Taking it In
After Jonah starts teaching the Ninevites something crazy happens. Apparently, Jonah didn’t start at the top, because the king eventually hears either about Jonah’s message or something going on in the city, and is moved. While the rest of the public has already fasted and put on sackcloth, the king catches on, joins the fun, and adds the other marker of repentance, sitting in ash instead of on a throne. God told Jonah to “arise” and go teach, and he did, but with a heart unchecked. Now, it’s a Gentile king who “arises” from his throne and humbles himself. When he hears the word of God, he literally stands up as if to be taking the posture of a student.

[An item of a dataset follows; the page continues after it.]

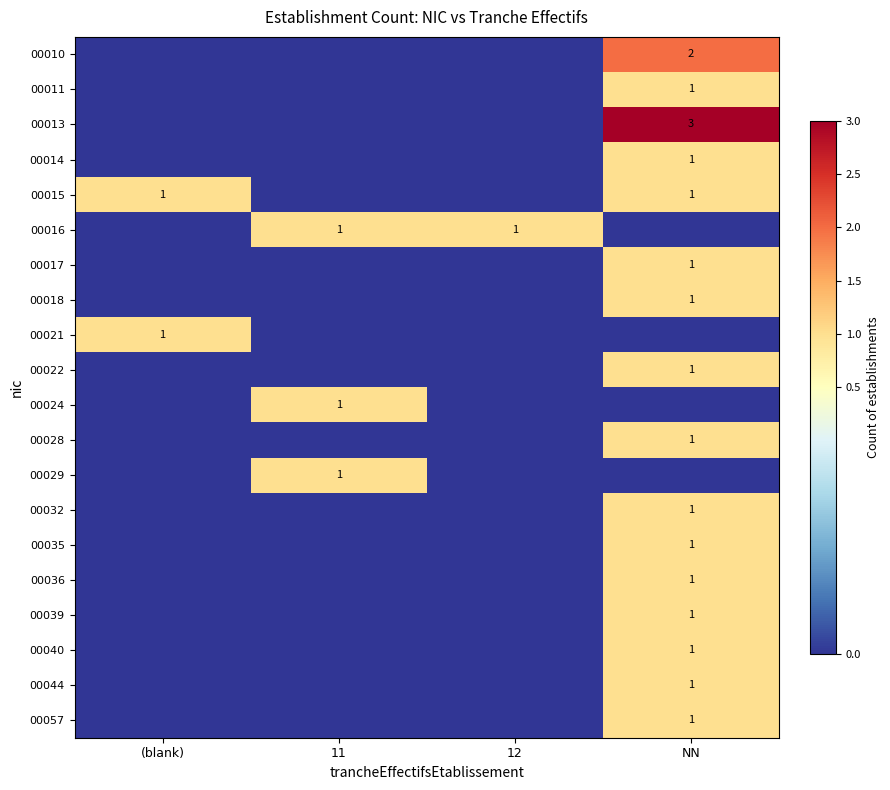

Is the value of 00010 at NN greater than the value of 00017 at NN?

Yes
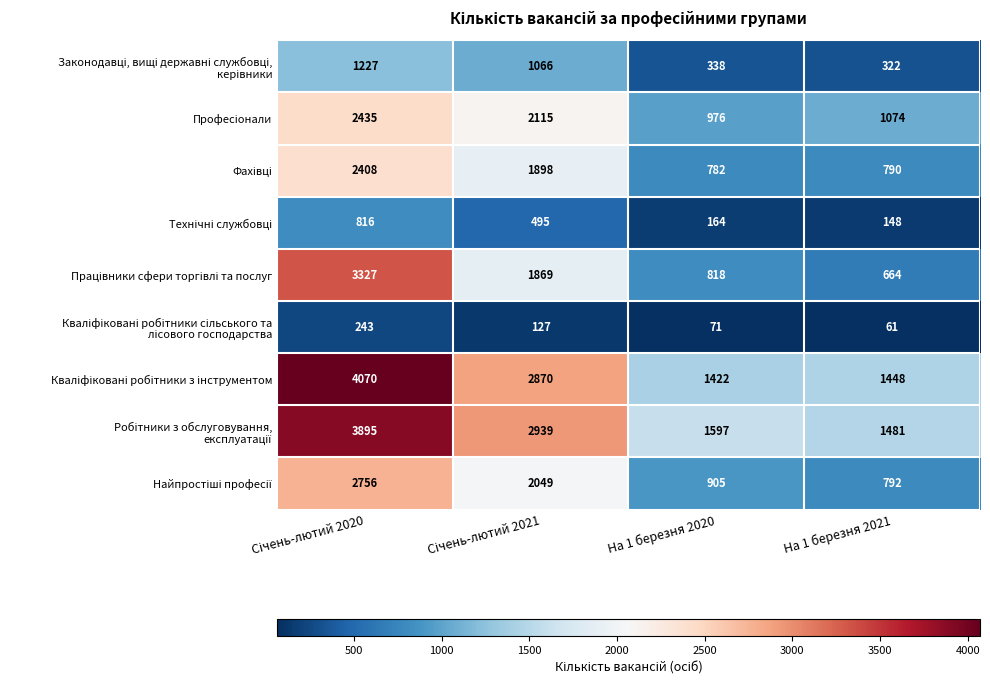

What is the spread (max minus min) of values at На 1 березня 2021?

1420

We don’t find out who this king is and this was probably intentional. It doesn’t matter. What matters is how this king is modeling how a king should react and doing so by offering a contrast with many Israelite kings during Jonah’s lifetime and beyond. He has a message proclaimed through the city encouraging all to join in on the repentance, too. And by all, he meant all. Human beings and animals (albeit to some degree of hyperbole here). This inclusion shows up elsewhere in the Bible, too, and communicates a complete, holistic, all-encompassing act of repentance involving not just the community of humans but all creation in Nineveh, period. Interestingly, the word the king uses to decree these things is the same word that was used of the sailors in 1:5 when they cry out to God. So, there could be an implication here that the king was also commissioning people to cry out to God. He also takes the fasting one step further and doesn’t just encourage a fast, but a complete one by banning eating or drinking anything at all. This act of “turning back” is a turning from violence perhaps by the nation but also within the community of Nineveh toward the poor and powerless. This is a massive display of repentance! And such a display is certainly an absolute delight to God.
Working it Out
Spiritual growth does not come about with arrogance, pride, self-help, and what not. It comes about with humility. Salvation isn’t just a pit-stop, it’s an all-out road trip. Sometimes we lose our way and don’t even realize it and we keep driving confidently in the wrong direction thinking we have it all figured out. Then perhaps our car breaks down or we finally come to grips that we’re going in the wrong direction, and it can shatter us. Never does Scripture teach us to walk with pride and disposition, yet even with a brief look around churches it doesn’t take much to see this is often exactly what Christians put off. What is admirable here, too, with the way the king responds is that he truly doesn’t know what will come of it. For all he knows, God may still destroy them. Humility adds to the genuine nature of the Ninevites’ repentance. Paul reminds us to “not think of yourself more highly than you ought…” (Romans 12:3). James reminds us that “God opposes the proud but shows favor to the humble” (James 4:6). And here, the king of Nineveh or Assyria invites us to take off our own royal robes of haughty religious egotism, come down from our thrones of self-serving spirituality, and follow him to complete repentance. No fire and brimstone. No “turn or burn.” Just humility. It doesn’t take much for God to do a lot.